Damo is unique and unforgettable although, as with most Ethiopian monasteries. Women are not allowed to enter it. Even so, there is a daunting obstacle to the monastery: the only means of access is a climb of twenty-five meters up a sheer cliff. Monks lower a safety rope, which visitors tie around their waists. Then they used a second, thicker rope to climb with. Some may reflect, as they make their way to the top, that because of this arduous, dangerous ascent the art treasures of Debre Damo have remained intact through the monastery’s 1400 tumultuous years of history.
The treasures include and extensive collection of illuminated manuscripts-among them the oldest surviving fragments of texts anywhere in Ethiopia-and intricate carvings on the beams and ceiling of the ancient church around which the monastery is built, and a large number of paintings.
Yeha is the center of the earliest civilization in northern Ethiopia.
The journey takes you on rough tracks through the dramatic highland scenery and eventually ends in a beautiful and serene agricultural hamlet. It is there, close to a much more recent Christian Church that you may see the towering ruins of Yeha’s Temple of the moon built more than 2500 years ago in Sabaean times.
The temple is an imposing rectangular edifice. Through it has long since lost its roof and upper storeys the ruins stand some twelve metres in height. As evening falls, the temple’s finely dressed and polished limestone reflects the glow of the setting sun with warmth and brilliance that cannot be accidental. The huge, precisely fitted blocks from which the inward-including walls are formed seen to bear out ancient opinion that Sabaean buildings could be filled with water without a single drop being lost.
Tiya is one of the most attractive archaeological sites found in Ethiopia. The site is located 500 meters east of a small town called Tiya, in the Southern Nations, Nationalities and Peoples Regional State. It contains 36 monuments, including 32 carved stelae on which symbols are engraved. The site had a funerary function, hence, the stelae are surrounded by scattered graves. It is registered in the World Heritage List of the UNESCO.
Negash is a small village located 60 km east of Mekele, the capital of Tigray Region. Anonymous with Islam as it is the place where the first mosque was constructed in Ethiopia. It also serves as enduring reminder of the warm welcome extended by the Ethiopian King of the time when those Muslims including the family of the prophet Mohammed fled persecution in their own land found refuge in Ethiopia during the early years of seventh century. Since then, Negash, has been a place of great historical and religious significance in a sense that it is a symbol of peaceful coexistence between Muslim and Christian religions.

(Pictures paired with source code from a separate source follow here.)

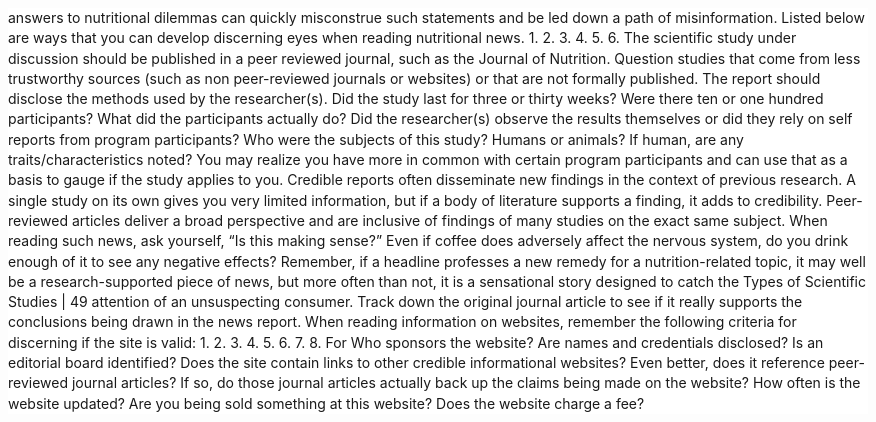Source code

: answers to nutritional dilemmas can quickly misconstrue such 
statements and be led down a path of misinformation. Listed below 
are ways that you can develop discerning eyes when reading 
nutritional news. 
1. 
2. 
3. 
4. 
5. 
6. 
The scientific study under discussion should be published in a 
peer reviewed journal, such as the Journal of Nutrition. 
Question studies that come from less trustworthy sources 
(such as non peer-reviewed journals or websites) or that are 
not formally published. 
The report should disclose the methods used by the 
researcher(s). Did the study last for three or thirty weeks? 
Were there ten or one hundred participants? What did the 
participants actually do? Did the researcher(s) observe the 
results themselves or did they rely on self reports from 
program participants? 
Who were the subjects of this study? Humans or animals? If 
human, are any traits/characteristics noted? You may realize 
you have more in common with certain program participants 
and can use that as a basis to gauge if the study applies to you. 
Credible reports often disseminate new findings in the context 
of previous research. A single study on its own gives you very 
limited information, but if a body of literature supports a 
finding, it adds to credibility. 
Peer-reviewed articles deliver a broad perspective and are 
inclusive of findings of many studies on the exact same subject. 
When reading such news, ask yourself, “Is this making sense?” 
Even if coffee does adversely affect the nervous system, do you 
drink enough of it to see any negative effects? Remember, if a 
headline professes a new remedy for a nutrition-related topic, 
it may well be a research-supported piece of news, but more 
often than not, it is a sensational story designed to catch the 
Types of Scientific Studies  |  49
attention of an unsuspecting consumer. Track down the 
original journal article to see if it really supports the 
conclusions being drawn in the news report. 
When reading information on websites, remember the following 
criteria for discerning if the site is valid: 
1. 
2. 
3. 
4. 
5. 
6. 
7. 
8. 
For 
Who sponsors the website? 
Are names and credentials disclosed? 
Is an editorial board identified? 
Does the site contain links to other credible informational 
websites? 
Even better, does it reference peer-reviewed journal articles? 
If so, do those journal articles actually back up the claims being 
made on the website? 
How often is the website updated? 
Are you being sold something at this website? 
Does the website charge a fee?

Gondar has been called the Camelot of Africa. The capital of Ethiopia in the time of the 17th century. Emperor Fasilidas, the city is celebrated for its castle places built by the Emperor and many of his successors until the middle of the 19th century. The ‘imperial quarter’ is one of the most impressive vestiges of Ethiopia’s great past. Other treasures of Gondar include the 18th century palace of Ras Beit, the bath of Fasilidas the ruined palace of Kusquam, and the church of Debre Berhar Selassie with its unique murals.